I come from a big family, there is 7 of us living and 2 in heaven that were born sleeping. My parents basically had 2 families; 5 pretty well together and then 11 years later myself and my younger brother who is 16 months younger than me. My parents were in their early 40’s when we came along. I think we were distraction babies that were going to keep the marriage together…didn’t work. (I don’t think it has ever for anyone just in case you might be thinking that it would) When I was 7 or 8 my parents got divorced. I will never forget the fight that was the last straw, or at least it seemed so to me being 7 years old. They were yelling at one another about finances and dad walked out and mom threw things around the house for a bit. I have never cried or prayed so hard in my life that night.
So there they were both in their early 50’s starting over. I am just in my mid 30’s and I can’t even imagine being divorced and starting over. Maybe it is because I am a child of divorce that I am willing to fight so hard for my marriage, we had a really rough patch last year but we were both ready to listen and make changes needed to keep our family intact. Anywho, I kinda got off topic but I feel you needed the background to understand the immense void there is for me and lessons learned. My mom was my best friend; I could tell her anything..no matter what it was. You see I fell off into heavy drug and alcohol use for a few years of my late teens after my dad died suddenly of a heart-attack. No matter how far I fell I knew I could always go home and my mom would be there.
When I was 20 my mom was diagnosed with non-hodgkin lymphoma. We knew she was sick but we had no idea she had cancer. This kinda kicked my ass back into reality. Around this time I also met my husband; he really was a God-send and well that is a story for another day. Once we found out mom had cancer my oldest brother moved her to K.C Research medical center for treatment but unfortunately she was too far advanced. She had started having flashbacks to when the older kids were little and hallucinating so the cancer had spread. She was too weak to do chemo or any other treatment by then. Less than 6 weeks she was gone, my mom was gone…
She didn’t get to see me fully get clean from the drugs/alcohol, graduate high school after being a drop out, get married (though she did get to meet my husband and approved of him) or become a mom. I didn’t get to call her in the middle of the night crying when my son was colicky and wouldn’t sleep and I didn’t know what to do or when he couldn’t have a BM for a week. I didn’t get to share the milestones my son reached and the joy I felt. My son isn’t getting to know his grandma or his grandpa for that matter. Granted I have other “mom” figures in my life and I can’t imagine my life without them but they don’t compare to your own flesh and blood momma, ya know?
Our son is any only child to my husband and I and an only grandchild to my mother-in-law; she spends a lot of time with him. I am so grateful for her and her love for her grandson.

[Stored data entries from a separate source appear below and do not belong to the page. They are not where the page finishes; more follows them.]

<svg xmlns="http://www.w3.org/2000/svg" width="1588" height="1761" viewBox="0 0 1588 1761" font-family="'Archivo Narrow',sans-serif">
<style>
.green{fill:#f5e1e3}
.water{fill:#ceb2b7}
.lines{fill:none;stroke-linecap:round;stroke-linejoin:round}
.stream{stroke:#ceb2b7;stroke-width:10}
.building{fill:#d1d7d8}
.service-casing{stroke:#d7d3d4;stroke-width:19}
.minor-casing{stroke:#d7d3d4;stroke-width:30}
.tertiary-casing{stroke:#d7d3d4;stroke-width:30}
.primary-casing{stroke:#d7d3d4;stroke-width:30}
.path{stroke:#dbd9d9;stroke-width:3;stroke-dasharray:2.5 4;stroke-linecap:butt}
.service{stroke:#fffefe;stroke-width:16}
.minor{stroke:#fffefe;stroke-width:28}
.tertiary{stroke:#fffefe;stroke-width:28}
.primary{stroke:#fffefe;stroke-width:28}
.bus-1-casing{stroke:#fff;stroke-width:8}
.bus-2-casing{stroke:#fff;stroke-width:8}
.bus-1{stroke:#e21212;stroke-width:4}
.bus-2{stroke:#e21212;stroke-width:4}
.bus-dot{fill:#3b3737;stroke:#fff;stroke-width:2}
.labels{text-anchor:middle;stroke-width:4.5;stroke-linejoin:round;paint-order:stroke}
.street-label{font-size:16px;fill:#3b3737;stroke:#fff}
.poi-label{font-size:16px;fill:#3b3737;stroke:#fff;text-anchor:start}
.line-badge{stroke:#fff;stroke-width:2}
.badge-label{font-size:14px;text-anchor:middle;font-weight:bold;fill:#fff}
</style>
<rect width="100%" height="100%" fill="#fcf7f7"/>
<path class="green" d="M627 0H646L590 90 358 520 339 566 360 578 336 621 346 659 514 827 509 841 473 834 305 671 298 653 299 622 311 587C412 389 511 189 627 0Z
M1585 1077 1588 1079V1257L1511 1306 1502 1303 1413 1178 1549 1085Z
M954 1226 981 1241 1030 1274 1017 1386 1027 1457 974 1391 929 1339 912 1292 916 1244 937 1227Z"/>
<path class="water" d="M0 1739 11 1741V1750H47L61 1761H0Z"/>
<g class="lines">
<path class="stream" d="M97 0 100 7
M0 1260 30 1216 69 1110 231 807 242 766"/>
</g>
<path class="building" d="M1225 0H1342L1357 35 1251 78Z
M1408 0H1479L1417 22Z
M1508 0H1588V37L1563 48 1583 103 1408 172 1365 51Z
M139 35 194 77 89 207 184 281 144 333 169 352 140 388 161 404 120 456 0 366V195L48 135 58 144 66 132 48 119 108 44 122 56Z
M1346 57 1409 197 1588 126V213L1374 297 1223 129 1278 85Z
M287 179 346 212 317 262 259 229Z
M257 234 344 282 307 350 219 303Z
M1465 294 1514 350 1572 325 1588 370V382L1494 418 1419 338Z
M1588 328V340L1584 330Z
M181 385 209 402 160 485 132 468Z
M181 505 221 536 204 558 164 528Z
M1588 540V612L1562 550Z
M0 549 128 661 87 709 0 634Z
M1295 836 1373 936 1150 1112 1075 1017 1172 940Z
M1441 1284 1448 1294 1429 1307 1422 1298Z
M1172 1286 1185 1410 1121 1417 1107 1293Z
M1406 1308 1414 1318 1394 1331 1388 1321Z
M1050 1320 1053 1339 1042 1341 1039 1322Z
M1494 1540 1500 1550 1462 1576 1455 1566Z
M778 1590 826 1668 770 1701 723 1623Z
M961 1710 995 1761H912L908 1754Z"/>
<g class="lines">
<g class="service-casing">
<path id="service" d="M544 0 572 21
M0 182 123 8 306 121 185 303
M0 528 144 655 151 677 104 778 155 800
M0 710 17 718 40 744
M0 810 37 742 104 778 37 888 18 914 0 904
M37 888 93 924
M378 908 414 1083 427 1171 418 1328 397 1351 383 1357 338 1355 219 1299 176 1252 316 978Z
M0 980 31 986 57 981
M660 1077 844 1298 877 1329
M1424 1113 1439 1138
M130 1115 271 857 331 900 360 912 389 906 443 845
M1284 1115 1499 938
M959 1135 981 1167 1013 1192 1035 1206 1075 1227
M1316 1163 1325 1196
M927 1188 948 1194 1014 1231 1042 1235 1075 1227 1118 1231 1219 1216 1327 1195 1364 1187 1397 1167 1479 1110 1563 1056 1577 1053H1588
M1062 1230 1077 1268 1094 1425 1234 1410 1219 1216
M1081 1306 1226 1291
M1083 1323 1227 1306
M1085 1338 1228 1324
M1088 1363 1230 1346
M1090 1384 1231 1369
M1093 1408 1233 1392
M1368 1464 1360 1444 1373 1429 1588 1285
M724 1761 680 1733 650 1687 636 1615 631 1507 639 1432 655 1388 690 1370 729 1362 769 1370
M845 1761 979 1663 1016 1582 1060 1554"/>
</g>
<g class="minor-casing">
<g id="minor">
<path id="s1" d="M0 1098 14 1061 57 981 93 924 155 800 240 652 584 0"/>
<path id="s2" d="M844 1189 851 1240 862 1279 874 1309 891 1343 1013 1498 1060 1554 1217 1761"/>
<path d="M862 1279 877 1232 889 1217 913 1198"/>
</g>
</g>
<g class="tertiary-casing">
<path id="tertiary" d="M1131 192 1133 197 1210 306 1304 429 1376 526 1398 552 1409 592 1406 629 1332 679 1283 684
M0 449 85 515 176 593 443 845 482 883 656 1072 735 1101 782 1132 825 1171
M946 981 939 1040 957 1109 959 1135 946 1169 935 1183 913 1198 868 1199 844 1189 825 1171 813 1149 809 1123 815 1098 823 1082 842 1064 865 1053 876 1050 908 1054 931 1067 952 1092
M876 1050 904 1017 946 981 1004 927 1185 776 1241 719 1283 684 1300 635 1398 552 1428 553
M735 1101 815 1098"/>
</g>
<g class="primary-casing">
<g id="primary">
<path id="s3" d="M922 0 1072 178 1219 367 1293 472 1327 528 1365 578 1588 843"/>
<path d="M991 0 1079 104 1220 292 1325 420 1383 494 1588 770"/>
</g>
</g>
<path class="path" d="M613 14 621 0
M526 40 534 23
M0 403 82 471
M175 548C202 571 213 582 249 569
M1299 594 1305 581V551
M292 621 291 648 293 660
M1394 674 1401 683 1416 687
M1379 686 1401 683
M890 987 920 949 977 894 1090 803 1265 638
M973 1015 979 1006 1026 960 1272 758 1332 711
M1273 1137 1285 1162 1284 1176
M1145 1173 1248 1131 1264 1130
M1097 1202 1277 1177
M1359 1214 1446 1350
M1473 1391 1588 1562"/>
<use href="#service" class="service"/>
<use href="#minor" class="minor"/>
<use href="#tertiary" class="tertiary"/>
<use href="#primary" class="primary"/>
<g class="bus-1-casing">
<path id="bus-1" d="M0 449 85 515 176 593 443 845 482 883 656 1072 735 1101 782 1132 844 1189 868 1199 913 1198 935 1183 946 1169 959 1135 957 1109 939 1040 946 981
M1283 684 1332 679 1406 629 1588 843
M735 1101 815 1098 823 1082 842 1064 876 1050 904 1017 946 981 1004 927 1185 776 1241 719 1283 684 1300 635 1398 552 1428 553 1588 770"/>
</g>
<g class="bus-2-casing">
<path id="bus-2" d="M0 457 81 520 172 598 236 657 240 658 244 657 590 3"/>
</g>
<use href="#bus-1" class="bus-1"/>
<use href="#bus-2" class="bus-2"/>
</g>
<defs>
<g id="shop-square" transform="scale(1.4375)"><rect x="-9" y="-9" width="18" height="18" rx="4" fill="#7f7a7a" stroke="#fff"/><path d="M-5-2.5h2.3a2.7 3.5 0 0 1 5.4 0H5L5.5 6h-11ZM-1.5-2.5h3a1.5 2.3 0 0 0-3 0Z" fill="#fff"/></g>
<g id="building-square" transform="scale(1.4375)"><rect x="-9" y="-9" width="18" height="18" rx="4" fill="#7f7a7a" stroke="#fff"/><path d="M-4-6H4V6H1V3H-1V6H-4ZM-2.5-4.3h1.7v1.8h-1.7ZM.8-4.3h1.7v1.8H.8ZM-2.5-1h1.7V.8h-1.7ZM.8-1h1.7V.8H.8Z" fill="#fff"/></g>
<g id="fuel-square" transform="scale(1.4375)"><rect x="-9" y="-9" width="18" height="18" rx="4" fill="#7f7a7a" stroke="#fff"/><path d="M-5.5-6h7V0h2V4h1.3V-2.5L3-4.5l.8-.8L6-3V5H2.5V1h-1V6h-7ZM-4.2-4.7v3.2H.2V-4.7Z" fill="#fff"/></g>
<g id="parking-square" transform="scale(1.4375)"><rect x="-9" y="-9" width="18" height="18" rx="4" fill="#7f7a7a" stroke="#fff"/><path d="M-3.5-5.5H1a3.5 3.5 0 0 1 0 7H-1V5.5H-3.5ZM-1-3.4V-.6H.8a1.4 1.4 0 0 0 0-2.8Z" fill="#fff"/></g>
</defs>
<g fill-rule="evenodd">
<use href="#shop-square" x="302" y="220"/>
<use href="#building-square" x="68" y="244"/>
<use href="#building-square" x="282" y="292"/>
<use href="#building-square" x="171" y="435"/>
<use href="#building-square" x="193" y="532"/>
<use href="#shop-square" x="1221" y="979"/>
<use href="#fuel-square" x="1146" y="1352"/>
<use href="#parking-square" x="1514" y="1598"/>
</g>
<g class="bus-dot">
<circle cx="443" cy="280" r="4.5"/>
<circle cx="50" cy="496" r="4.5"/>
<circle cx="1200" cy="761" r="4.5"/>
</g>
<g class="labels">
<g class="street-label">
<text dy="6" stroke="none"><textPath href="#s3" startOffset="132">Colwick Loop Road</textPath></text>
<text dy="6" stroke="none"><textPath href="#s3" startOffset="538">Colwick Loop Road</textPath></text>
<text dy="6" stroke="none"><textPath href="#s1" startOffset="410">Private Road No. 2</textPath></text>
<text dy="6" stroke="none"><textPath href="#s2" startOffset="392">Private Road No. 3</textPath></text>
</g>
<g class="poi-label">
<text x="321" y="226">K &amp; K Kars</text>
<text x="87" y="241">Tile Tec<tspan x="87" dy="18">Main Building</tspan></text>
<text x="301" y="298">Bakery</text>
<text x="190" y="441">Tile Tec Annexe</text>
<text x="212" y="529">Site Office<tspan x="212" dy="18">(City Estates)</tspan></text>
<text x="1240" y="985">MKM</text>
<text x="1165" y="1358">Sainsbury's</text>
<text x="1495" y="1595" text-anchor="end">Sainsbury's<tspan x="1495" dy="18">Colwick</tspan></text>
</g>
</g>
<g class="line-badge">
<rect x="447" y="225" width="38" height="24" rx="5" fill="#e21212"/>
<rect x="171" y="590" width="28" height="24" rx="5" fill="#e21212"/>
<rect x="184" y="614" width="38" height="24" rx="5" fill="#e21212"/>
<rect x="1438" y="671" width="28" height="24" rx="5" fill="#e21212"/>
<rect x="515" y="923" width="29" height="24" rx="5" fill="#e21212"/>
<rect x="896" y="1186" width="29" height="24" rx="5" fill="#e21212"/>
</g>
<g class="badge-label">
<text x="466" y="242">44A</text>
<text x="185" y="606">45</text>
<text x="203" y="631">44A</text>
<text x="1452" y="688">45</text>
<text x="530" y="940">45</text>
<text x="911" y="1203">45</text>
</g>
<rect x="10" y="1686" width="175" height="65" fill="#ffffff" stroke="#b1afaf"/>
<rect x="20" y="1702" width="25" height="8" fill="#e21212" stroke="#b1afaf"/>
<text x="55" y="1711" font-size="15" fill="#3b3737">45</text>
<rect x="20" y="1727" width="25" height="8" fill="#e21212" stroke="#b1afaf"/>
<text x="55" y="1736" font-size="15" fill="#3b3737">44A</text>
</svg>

We buried my mom and dad on the same day 3 years apart…I know they both died with broken hearts for one another. They are buried together though despite being divorced for many years before passing.
I write this (1) to get it off my chest today after being stressed out and my memory triggered about my mom and wishing I could just sit with her and vent and cry and (2) because I want to remind you daughters out there that you should treasure your mom and the time you have with her. I know moms can be difficult (my 10 year old son would agree, lol) and not the best at times but please don’t ever turn you back on her. People grow and change all the time, I have a sister that is a perfect example if that. Pray for them if they are difficult; give it to God as much as you can and continue to be there but not to be used if that is the case. Once she is gone the void is like no other. Really no matter how old you are when you lose your parents the void is real and touches each and every part of your life. My older siblings were grown and out of the house when we lost our parents but I know for sure it affected them deeply and forever.
I miss them both (some days are harder than others) and I still grieve for them; I imagine I always will till we meet again in heaven.
I hope this post blessed you in some way, now go pick up the phone and call your parents! God Bless.
Motherless daughters is a powerful book that helped in some healing after I lost my mom.